Por Por Sputnik Brasil Publicado em 03/03/2026 às 03:51
Professor Jeffrey Sachs analisa desafios dos EUA para impor regime pró-ocidente no Irã em meio a crise militar. © AP Photo / Hadi Mizban

Os Estados Unidos não conseguirão impor um regime estável e pró-americano no Irã, avaliou Jeffrey Sachs, renomado professor da Universidade de Columbia.

Sachs destacou que o objetivo dos adversários do Irã é consolidar a hegemonia militar de Israel no Oriente Médio, contando com o suporte dos EUA.

"O objetivo principal é alcançar o domínio de Israel com apoio dos EUA e reprimir o mundo árabe [...]. Trata-se de uma jogada geopolítica. Embora seja evidente a tentativa de derrubar o regime iraniano, isso faz parte de um plano mais amplo", afirmou o professor.

O economista norte-americano ressaltou ainda que os EUA seguem buscando hegemonia global, mas suas ambições em relação ao Irã não condizem com suas capacidades atuais.

Segundo Sachs, uma operação militar dificilmente traria facilidade para EUA e Israel, representando riscos para ambos.

"Afinal, trata-se de uma guerra em meio a uma enorme instabilidade política [...]. Os EUA não conseguirão, de forma alguma, estabelecer um regime pró-americano estável no Irã. Isso é impossível", enfatizou.

O especialista concluiu que os próprios EUA não possuem estabilidade suficiente para alcançar esse objetivo.

No sábado (28), Estados Unidos e Israel lançaram uma operação militar em larga escala contra o Irã. Segundo Tel Aviv, o objetivo era impedir que Teerã adquirisse armas nucleares.

O então presidente dos EUA, Donald Trump, declarou intenção de destruir a frota e a indústria de defesa iranianas, além de conclamar a população iraniana a derrubar o regime vigente.

No domingo (1º) à noite, a televisão iraniana anunciou a morte do líder supremo Ali Khamenei. Familiares próximos do aiatolá, como filha, genro, neta e nora, também foram vítimas dos ataques de EUA e Israel.

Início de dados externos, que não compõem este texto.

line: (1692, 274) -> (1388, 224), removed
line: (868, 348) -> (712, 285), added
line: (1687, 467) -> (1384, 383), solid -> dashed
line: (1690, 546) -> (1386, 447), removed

Relatos da imprensa indicam que os mísseis atingiram não apenas instalações militares, mas também infraestruturas civis no Irã e em outros países da região. Teerã respondeu com ataques ao território israelense e a bases norte-americanas no Oriente Médio.

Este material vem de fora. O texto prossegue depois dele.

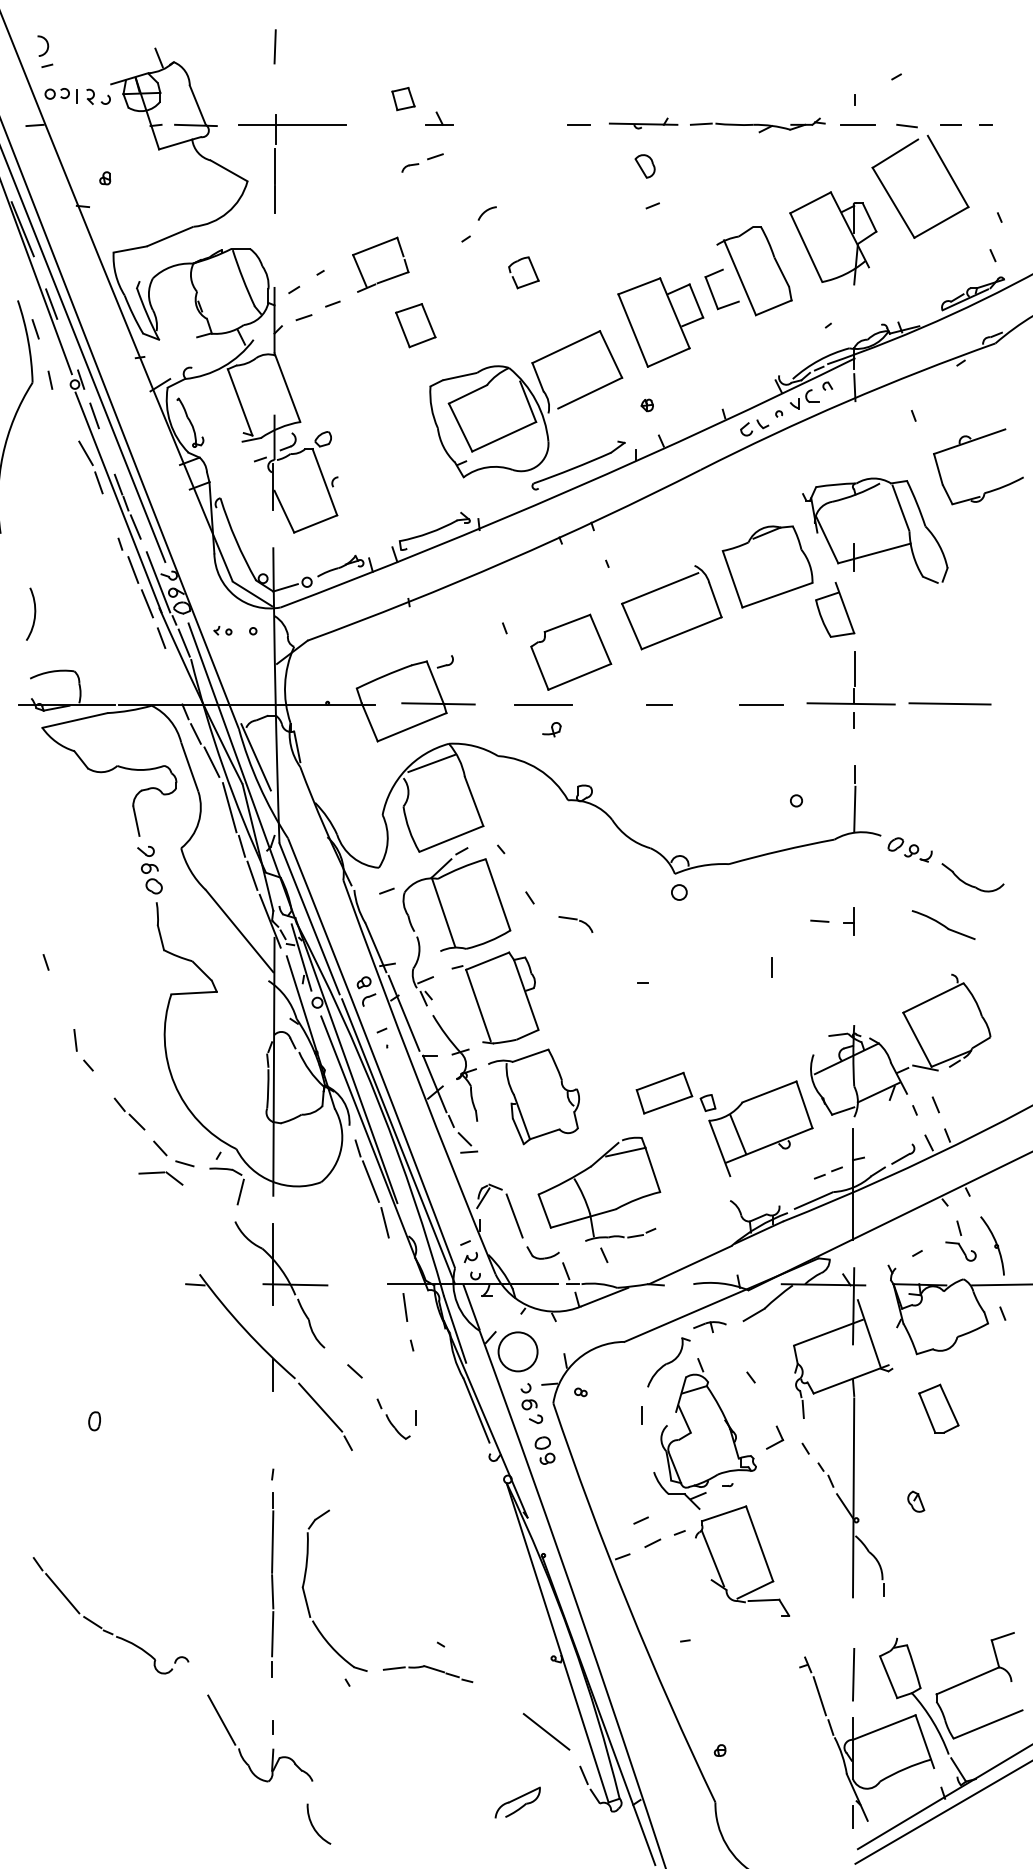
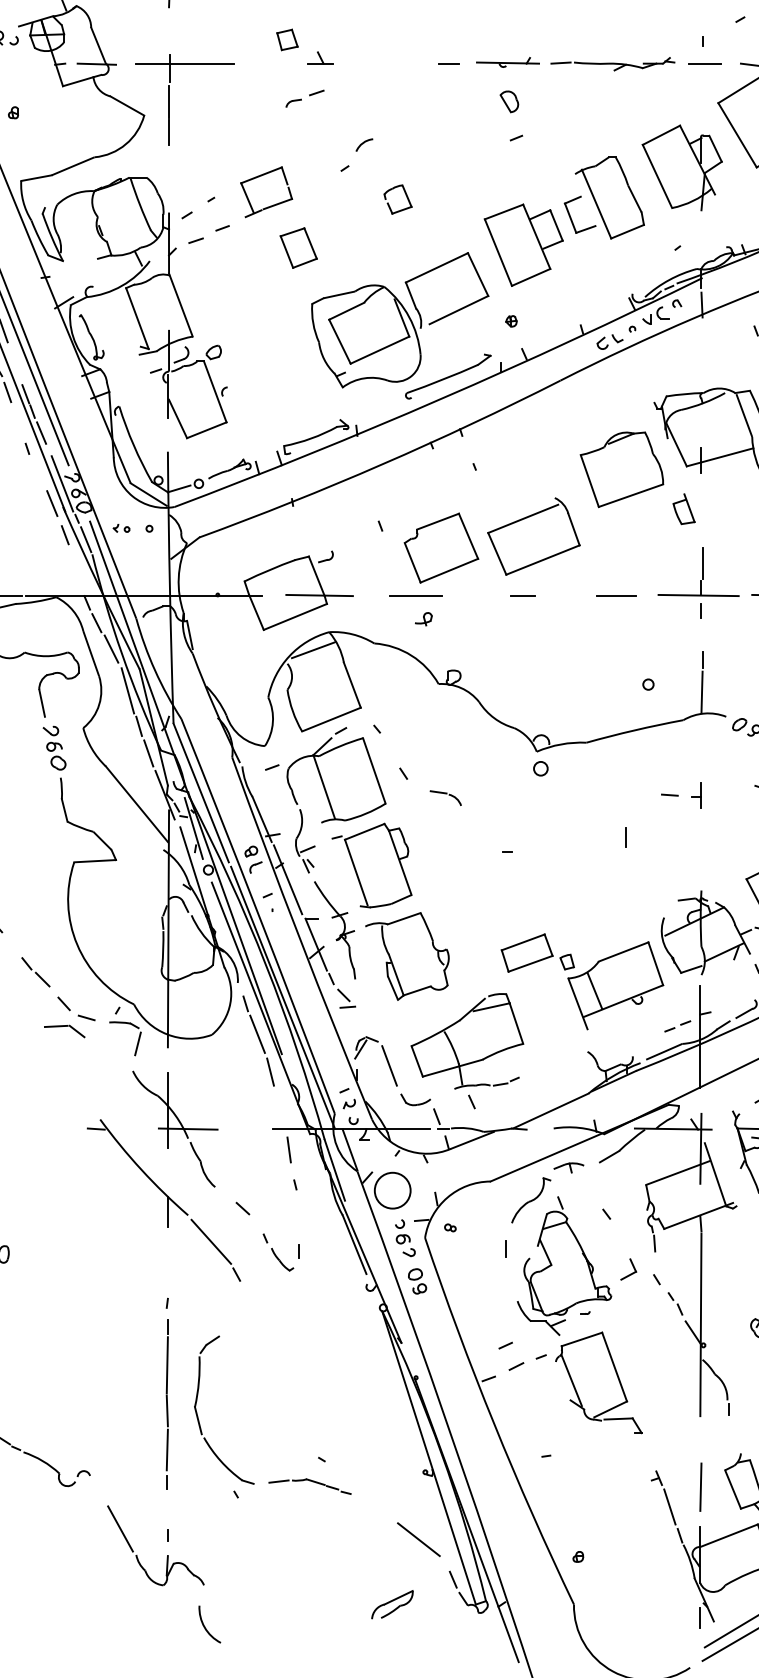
line: (133, 569) -> (39, 472), removed
part: (663, 588) -> (526, 518), moved
part: (835, 609) -> (684, 508), size x0.6
line: (255, 757) -> (151, 644), removed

A Rússia declarou que a operação conduzida por Washington e Tel Aviv não está relacionada à manutenção do regime de não proliferação nuclear e pediu retorno às negociações. O ministro das Relações Exteriores, Sergei Lavrov, afirmou que Moscou está disposta a contribuir para resolver a crise, inclusive no Conselho de Segurança da ONU.